# FS: 90 gallon bowfront w/ stand+ sump(w/pics)



## MELLO (Apr 21, 2010)

I'm selling my 90 gallon Bowfront with Stand 40 gallon Sump. All the plumbings included.
$750 OBO


----------



## MELLO (Apr 21, 2010)

price change!!!!!!!!!


----------



## Chappy (Apr 21, 2010)

MELLO said:


> price change!!!!!!!!!


Are you KIDDING????!!!! Plumbing alone is worth that price! Sorry to see it coming down, but am anxious to see what you've got coming up next. Bump for an EXCELLENT deal(steal).


----------



## Koi Kichi (Oct 23, 2010)

hi can i get some dimension, im very interested


----------



## MELLO (Apr 21, 2010)

4 feet long, 12'' wide and 29" tall


----------



## crazy72 (Apr 22, 2010)

MELLO said:


> 4 feet long, 12'' wide and 28.5" tall


Sorry for barging in here, but just to clarify, the 12" width is at the sides, right? It's a bow front so it's wider in the centre.


----------



## MELLO (Apr 21, 2010)

90 Gal. L 48.5 x W 18 x H 29, according to the website.
cause its a bow starts at 12'' on the sides then goes wider. Center is 18''


----------



## Chappy (Apr 21, 2010)

Buy it Franck - it's already been a perfect discus tank


----------



## MELLO (Apr 21, 2010)

-N/A- it's already been a perfect discus tank ;)[/QUOTE said:


> it will be a nice discus show tank. If I was still in show tanks I will definetely keep this one. Right now my mind is set into something.


----------



## MELLO (Apr 21, 2010)

This is what it look like before when I had it as a discus show tank.


----------



## frd72 (Apr 26, 2010)

is the tank drilled for overflow??


----------



## MELLO (Apr 21, 2010)

tank is drilled but I took out the overflow box when I used it for discus. When It was salt I just built the rocks around the pipe so it wont be visilble.


----------



## MELLO (Apr 21, 2010)

Here's a picture before I tear it down. All livestock and liverock
are sold!

















Sump


----------



## MELLO (Apr 21, 2010)

willing to trade +/- cash for freshwater setup. 
looking for 50-75 gallon setup that I will be using for my discus. 
Preferable size
-50 gallon 3 feet
-75 gallon 4 feet 

or $600 firm for the whole thing.


----------



## jandk (Aug 18, 2011)

My tank is the same dimensions. 48" wide, 18" high, 12" width (18" at center) but mine is only 72 g.. Are you sure it's 90g?


----------



## MELLO (Apr 21, 2010)

Same dimensions but I stated mine is 29" tall


----------



## malibu aka justinking (Apr 26, 2010)

wana trade for a 125?


----------



## MELLO (Apr 21, 2010)

Thanks for the offer! but I'm looking for tanks that I will use to breed and growout discus. 125 is to big.


----------



## malibu aka justinking (Apr 26, 2010)

ok no prob


----------



## MELLO (Apr 21, 2010)

bump!!!!!!


----------



## monkE (Aug 4, 2010)

beauty set up and great price! wish i could fit it in my place! how about a trade + cash for a 46 bowfront cichlid tank? 

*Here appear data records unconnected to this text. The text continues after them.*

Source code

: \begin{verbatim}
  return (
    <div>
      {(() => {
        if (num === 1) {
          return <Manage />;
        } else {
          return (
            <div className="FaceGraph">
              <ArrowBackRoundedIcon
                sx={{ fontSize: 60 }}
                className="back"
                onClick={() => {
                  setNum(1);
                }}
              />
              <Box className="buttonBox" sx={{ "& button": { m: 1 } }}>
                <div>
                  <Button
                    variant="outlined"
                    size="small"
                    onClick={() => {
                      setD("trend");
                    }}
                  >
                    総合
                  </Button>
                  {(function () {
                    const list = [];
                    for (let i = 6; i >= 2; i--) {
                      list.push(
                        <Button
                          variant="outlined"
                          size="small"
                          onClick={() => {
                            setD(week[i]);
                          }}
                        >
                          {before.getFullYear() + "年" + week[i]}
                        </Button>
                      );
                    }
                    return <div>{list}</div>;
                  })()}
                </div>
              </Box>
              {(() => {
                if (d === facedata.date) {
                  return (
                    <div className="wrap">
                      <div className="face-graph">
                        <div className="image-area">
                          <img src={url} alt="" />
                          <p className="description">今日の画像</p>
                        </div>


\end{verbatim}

click the link on my signature for info on the tank


----------



## monkE (Aug 4, 2010)

ok now that i think about it, would you want to trade + cash for my 77 gallon planted tank? 
again see the link on my signature for details. If the price is right i'd be very interested to do this


----------



## Diddlmous (Oct 7, 2011)

nice :0) !!


----------



## MELLO (Apr 21, 2010)

sold!!!!!!!!!!!!!!!!!!!


----------